By Siriol Dafydd on November 27, 2018 in News

Scene of the crimes, by Lars Rasmussen

Marks Park has officially been endorsed by Waverley Council as the site for the Bondi Memorial Project. This allows for commissioning of a public artwork to serve as a memorial to the men who were viciously assaulted and murdered in homophobic attacks in Sydney over multiple decades.

This is a tremendous result after years of campaigning from New South Wales based LGBTI sexual and mental health organisation, ACON. Working in partnership with Waverley Council since 2015, ACON has been instrumental in finding appropriate means of honouring and remembering the victims of the violent attacks.

“ACON has been working with a range of community partners, advocates and the broader LGBTI community on a range of responses to address the painful legacy left behind by the wave of anti-gay violence that swept through Sydney in the 1970s to the 1990s,” ACON CEO Nicolas Parkhill said in a media statement.

“This grief and trauma continues to impact on our community’s health and wellbeing today.”

The endorsement of the park as the official site for the memorial was announced as an official parliamentary inquiry into historical gay and transgender crimes in Australia began. The inquiry has also been something that ACON has campaigned for over many years and will shine a further light on the horrific events that took place.

Marks Park was chosen for the memorial as it was the site of many of the attacks and murders that took place along the coastal walk from Bondi to Tamarama.

“Council’s process around commissioning an artist is yet to begin, but certainly whatever design is chosen will be a respectful reminder to these wonderful men and a place where we can pay our respects to the victims, their families, friends and the LGBTI community,” Waverley Mayor John Wakefield told The Beast.

There is no set date for the unveiling of the memorial but the entire process, including community consultation, is expected to take a year or so to complete.

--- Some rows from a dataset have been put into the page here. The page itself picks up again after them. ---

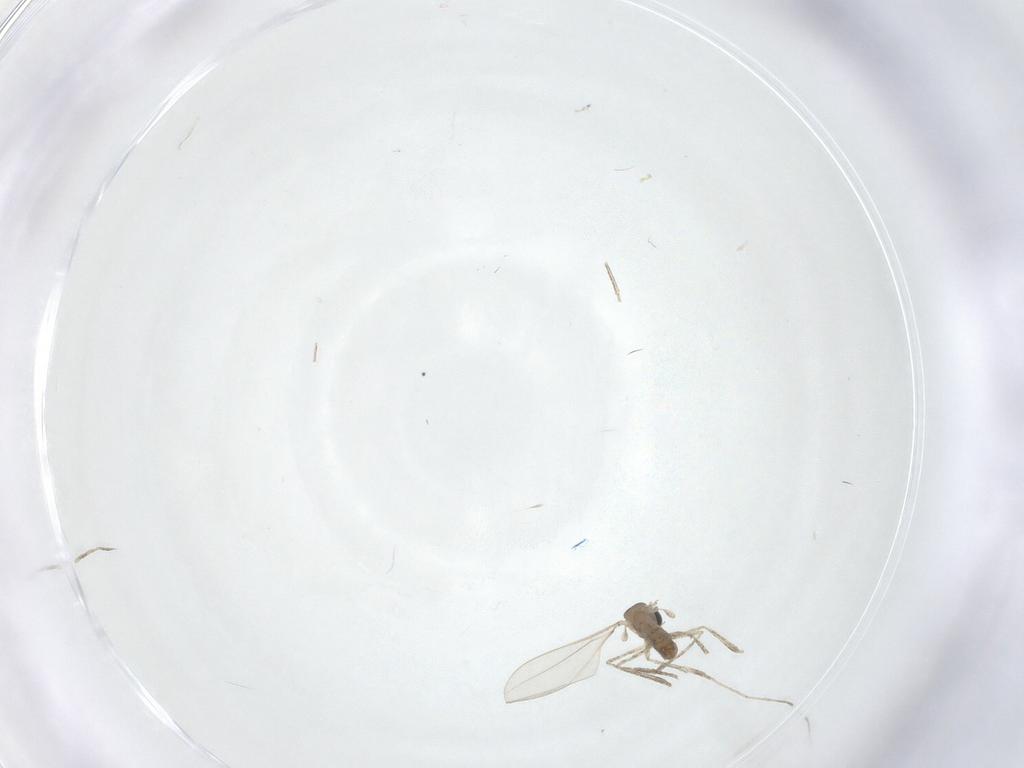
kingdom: Animalia
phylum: Arthropoda
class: Insecta
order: Diptera
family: Cecidomyiidae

“I expect that the memorial will be a place for quiet reflection as wellas celebration,” Cr Wakefield said. “It’ll remind us of the past and how we have progressed as an inclusive society. It will remind us of the importance of valuing and celebrating diversity in our community.”

Waverley Council has committed $100,000 from its 2018/19 Capital Works Program and a further $64,000 from Stephen Heasley and Andrew Borg will also go towards the project.

This philanthropic donation was made under the terms of the couple’s settlement with Vistaprint. After they were sent religious pamphlets about temptation and sin instead of the wedding programs they had ordered, the couple filed a lawsuit, which resulted in an official apology and a direct contribution to an Australian LGBTI organisation of their choosing.

“We chose the Bondi Memorial Project for its purpose of shining a light on the impacts of bigotry, prejudice and discrimination, and the importance of valuing diversity in the community,” Mr Borg said in a statement. “We’re proud to be part of this important project.”

“We always wanted to use our experience as an opportunity to create greater understanding and acceptance of the LGBTI community,” Mr Heasley added.

“We hope that this contribution will assist in the creation of a monument that commemorates the past and stands for healing, unity, progress and inclusion.”

Further donations by the public are welcomed and community consultation will continue during the project’s commissioning process. For more details, head to the Waverley Council website.

Despite recent progress, we still have a long way to go in terms of replacing hate and bigotry with understanding and acceptance, but this memorial is certainly a step in the right direction. And with such wonderful and widespread support within the community, this project will help the growing momentum towards healing and justice for the victims of senseless violence and hateful discrimination.